▸ **GIVEN EXERCISE**: Pick up the R tutorial on tweet collection after its last line and continue writing it.

▸ **SOURCE PASSAGE**:
§

Tweet Collection

In this tutorial I will show you how to collect more than 18K tweets and save them to our computer in an organized, systematic way.

Let’s start with organizing! Define your data folder location, create folders if needed.

One good Rscript writing practice is to define your main data folder as your ‘bucket’ from the very beginning. This is ideally a directory that is separate from where you save your R files for coding. Have one folder for codes, another for your dataset. So, you might be working on a completely different directory in R [this is what you see when you type getwd()]; but when you save your data, you will save it to a file or folder located in your bucket, regardless of which directory you are working at easily!

Setting your bucket in your R code will also help you to change the bucket name easily (for instance, if you switch from one computer to another).

Ok, let’s set your bucket:

bucket <- 'type your bucket location here'
#for me, it is the following, so you will need to change this for your own use:
bucket <- 'D:/Work_20200326/datasets/github-tutorials'

So, this is your bucket name. Maybe you already opened up this folder, or maybe you did not. The code below checks if this folder already exists, and if not, creates this bucket for you:

if(dir.exists(bucket)==FALSE){
  dir.create(bucket)
}

Next is to speficy a new folder in this bucket folder. This way I know the data is coming from this particular RMarkdown file!

file.path(bucket, 'twitter', 'tweet_collection_18Kplus') #the file.path function takes all the elements in it and merges them in a way that you can use it as a file or folder location!
## [1] "D:/Work_20200326/datasets/github-tutorials/twitter/tweet_collection_18Kplus"
tmp <- 'twitter' #the upper folder
export_loc <-  file.path(bucket, 'twitter', 'tweet_collection_18Kplus') #the folder where we will save our tweet data

#check whether the twitter folder exists first, (i.e., the upper folder)
if(dir.exists(file.path(bucket,tmp))==FALSE){
  dir.create(file.path(bucket,tmp))
}
rm(tmp)
#and then create the folder under the upper folder -- this is going to be our "export location"
if(dir.exists(file.path(export_loc))==FALSE){
  dir.create(file.path(export_loc))
}

Great! so now we have a new folder for saving the data we will collect.

Let’s practice tweet data collection first

Ok, so before we think too much about how to save the files, let’s learn how to collect tweets first! I am assumng you will use your personal standard twitter API. I will not got into the details of how to get a Twitter Developer API, I am pretty sure search engines are full of such kind of instructions.

Since we will use the rtweet package for tweet collection, we will set our token first, following the code below. Keep in mind: never share your tokens or passwords with others. Therefore you will not see mine written here, but keep in mind that I am using that information in the background:

## load rtweet package and other packages you need
library(rtweet)

§

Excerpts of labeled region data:

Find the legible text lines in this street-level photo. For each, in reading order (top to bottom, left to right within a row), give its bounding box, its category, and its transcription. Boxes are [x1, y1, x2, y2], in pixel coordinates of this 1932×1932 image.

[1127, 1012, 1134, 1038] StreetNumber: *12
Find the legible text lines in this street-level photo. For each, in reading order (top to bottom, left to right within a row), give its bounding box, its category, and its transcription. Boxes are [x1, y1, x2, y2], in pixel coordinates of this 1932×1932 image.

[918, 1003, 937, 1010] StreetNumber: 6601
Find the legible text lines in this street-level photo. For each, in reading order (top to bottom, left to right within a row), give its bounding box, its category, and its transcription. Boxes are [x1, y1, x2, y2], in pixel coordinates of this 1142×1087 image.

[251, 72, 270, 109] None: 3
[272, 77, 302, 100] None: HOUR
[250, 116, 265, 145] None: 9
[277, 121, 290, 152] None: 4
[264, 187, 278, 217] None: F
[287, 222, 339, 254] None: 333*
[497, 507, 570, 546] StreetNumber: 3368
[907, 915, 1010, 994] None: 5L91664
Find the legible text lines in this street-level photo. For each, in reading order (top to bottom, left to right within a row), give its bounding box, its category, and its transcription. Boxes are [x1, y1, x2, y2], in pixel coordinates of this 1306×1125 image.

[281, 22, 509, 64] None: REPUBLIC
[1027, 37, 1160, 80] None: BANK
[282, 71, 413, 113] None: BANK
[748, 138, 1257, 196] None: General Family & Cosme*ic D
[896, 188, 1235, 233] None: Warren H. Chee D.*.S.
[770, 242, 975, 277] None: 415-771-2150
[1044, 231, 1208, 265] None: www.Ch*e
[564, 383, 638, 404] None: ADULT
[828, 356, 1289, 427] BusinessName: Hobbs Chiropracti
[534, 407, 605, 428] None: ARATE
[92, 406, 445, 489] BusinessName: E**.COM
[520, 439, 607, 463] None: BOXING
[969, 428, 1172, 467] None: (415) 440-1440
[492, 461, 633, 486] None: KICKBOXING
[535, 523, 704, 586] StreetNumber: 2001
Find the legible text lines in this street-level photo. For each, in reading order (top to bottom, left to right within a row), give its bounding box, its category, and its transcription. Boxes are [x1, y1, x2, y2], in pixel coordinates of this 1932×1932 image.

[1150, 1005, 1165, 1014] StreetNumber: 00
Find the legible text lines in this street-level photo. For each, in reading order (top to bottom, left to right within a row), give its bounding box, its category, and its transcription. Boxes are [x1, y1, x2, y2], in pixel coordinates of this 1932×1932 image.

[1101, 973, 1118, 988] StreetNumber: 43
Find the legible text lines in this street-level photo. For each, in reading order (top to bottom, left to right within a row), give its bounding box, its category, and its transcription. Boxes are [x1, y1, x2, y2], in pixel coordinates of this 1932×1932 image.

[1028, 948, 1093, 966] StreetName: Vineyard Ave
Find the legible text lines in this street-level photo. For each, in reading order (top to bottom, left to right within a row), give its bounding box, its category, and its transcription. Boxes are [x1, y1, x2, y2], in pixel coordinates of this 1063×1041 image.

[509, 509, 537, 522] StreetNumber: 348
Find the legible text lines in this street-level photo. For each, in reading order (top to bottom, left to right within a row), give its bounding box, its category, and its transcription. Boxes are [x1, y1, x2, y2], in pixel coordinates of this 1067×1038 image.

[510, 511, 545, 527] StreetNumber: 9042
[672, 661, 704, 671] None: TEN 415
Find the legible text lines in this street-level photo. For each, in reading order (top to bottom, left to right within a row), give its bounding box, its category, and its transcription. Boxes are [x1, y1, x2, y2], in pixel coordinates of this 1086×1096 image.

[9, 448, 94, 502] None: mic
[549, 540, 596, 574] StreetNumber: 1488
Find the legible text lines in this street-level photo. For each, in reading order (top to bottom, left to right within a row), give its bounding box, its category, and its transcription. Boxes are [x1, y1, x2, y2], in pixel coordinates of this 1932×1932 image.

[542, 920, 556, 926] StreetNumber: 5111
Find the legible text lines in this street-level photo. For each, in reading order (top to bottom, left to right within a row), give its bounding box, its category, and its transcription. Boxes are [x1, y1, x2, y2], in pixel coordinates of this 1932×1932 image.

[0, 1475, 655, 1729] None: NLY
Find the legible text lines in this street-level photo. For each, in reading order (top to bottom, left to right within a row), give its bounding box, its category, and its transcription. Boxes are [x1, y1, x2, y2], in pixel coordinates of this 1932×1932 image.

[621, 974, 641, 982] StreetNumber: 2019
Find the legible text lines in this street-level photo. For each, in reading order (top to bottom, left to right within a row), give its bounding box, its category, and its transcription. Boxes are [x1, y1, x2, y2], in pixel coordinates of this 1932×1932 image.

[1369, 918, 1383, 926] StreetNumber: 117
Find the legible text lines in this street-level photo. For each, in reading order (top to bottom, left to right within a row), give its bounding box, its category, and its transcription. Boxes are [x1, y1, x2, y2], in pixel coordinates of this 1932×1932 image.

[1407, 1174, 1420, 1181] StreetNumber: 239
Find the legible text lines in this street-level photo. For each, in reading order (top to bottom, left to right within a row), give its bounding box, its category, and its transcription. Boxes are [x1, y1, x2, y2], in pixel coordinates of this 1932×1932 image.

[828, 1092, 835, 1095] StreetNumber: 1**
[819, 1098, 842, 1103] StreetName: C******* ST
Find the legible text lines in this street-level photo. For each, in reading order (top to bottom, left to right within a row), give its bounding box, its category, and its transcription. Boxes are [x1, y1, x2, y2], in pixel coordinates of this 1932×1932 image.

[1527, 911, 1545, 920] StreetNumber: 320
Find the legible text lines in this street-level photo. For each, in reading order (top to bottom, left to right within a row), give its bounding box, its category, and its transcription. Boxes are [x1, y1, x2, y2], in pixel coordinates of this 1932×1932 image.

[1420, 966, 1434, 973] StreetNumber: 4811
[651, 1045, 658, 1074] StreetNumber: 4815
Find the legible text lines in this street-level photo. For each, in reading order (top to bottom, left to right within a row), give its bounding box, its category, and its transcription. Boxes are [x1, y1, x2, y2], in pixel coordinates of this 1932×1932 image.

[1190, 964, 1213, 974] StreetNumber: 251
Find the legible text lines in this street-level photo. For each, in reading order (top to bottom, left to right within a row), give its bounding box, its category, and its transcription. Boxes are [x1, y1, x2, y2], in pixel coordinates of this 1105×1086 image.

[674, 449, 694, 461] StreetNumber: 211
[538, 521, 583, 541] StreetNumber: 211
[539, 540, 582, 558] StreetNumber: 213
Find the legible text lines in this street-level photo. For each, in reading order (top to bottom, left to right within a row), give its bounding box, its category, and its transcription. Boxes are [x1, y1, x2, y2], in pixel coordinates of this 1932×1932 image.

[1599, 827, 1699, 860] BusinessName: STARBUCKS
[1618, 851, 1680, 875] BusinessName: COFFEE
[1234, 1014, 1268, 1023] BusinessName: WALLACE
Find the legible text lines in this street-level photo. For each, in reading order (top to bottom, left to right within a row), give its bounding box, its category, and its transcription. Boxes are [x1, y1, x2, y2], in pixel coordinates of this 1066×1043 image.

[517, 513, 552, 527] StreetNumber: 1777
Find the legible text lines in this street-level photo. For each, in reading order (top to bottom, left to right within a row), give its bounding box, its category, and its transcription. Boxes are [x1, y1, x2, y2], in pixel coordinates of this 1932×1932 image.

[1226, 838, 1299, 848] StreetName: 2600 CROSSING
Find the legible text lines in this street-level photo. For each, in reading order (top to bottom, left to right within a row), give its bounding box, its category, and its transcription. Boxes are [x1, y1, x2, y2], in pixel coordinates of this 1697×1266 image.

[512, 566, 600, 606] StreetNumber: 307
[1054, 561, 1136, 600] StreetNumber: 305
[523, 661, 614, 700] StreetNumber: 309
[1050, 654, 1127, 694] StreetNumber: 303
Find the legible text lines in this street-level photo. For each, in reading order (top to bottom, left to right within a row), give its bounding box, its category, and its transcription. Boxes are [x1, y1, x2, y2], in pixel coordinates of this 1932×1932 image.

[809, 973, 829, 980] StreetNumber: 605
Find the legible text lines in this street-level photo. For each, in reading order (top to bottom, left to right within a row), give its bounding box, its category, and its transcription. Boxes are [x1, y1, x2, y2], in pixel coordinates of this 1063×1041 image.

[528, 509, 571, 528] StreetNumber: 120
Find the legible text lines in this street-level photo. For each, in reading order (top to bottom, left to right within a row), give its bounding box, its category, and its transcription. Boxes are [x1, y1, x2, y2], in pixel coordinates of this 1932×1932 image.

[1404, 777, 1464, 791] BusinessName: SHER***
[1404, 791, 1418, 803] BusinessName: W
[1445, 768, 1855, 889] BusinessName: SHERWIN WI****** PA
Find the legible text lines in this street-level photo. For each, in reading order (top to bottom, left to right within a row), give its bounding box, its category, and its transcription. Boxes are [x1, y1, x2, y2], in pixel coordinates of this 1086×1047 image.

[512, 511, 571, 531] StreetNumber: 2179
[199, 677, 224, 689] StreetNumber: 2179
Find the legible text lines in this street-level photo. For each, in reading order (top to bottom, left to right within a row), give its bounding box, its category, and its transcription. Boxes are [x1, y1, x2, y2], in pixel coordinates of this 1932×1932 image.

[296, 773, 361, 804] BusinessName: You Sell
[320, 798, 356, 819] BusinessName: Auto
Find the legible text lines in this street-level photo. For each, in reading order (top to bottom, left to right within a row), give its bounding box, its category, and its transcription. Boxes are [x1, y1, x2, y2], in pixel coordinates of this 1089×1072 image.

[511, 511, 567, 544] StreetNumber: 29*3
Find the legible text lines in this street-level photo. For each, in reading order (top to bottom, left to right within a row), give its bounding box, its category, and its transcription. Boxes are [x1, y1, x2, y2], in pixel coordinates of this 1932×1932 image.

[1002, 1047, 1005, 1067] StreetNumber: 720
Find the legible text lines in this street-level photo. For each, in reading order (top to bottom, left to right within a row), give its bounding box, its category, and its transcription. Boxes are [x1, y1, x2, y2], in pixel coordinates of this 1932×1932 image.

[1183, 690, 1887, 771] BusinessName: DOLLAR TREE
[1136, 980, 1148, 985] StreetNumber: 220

§

▸ **OUTPUT FOR THIS TASK**:
library(stringr)

##
#fill in the information to the lines 7-11 from the Twitter developer website

appname = 'your-ap-name-here'
key = 'your-key-here'
secret = 'your-secret-here'
access_token = 'your-access-token-here'
access_secret= 'your-access-secret-here'

twitter_token <- create_token(
  app = appname,
  consumer_key = key,
  consumer_secret = secret,
  access_token = access_token,
  access_secret = access_secret)

There are different ways of collecting tweets with rtweet package using the standard Twitter API:

For more options, check this website[https://rtweet.info/articles/intro.html]

EDIT: I wrote this code before AcademicAPI was released. Please check the limits for AcademicAPI if you have one, and also please take a look at the AcademicTwitteR package[https://github.com/cjbarrie/academictwitteR]

we will use search_tweets() today.

Let’s search for a hashtag! How about… ‘#rladies’ ? And for our practice let’s collect 5 tweets:

query <- "#rladies"
collect_count <- 5

tweets <- search_tweets(query,
                        include_rts=FALSE, #decide whether you want to include retweets or not.
                        n=collect_count)

This dataset should include many columns. Let’s check its dimensions and the names of the columns to see what kind of information we are collectiong regarding these tweets (and the users posting these tweets!)

dim(tweets)
## [1]  5 90
names(tweets)
##  [1] "user_id"                 "status_id"              
##  [3] "created_at"              "screen_name"            
##  [5] "text"                    "source"                 
##  [7] "display_text_width"      "reply_to_status_id"     
##  [9] "reply_to_user_id"        "reply_to_screen_name"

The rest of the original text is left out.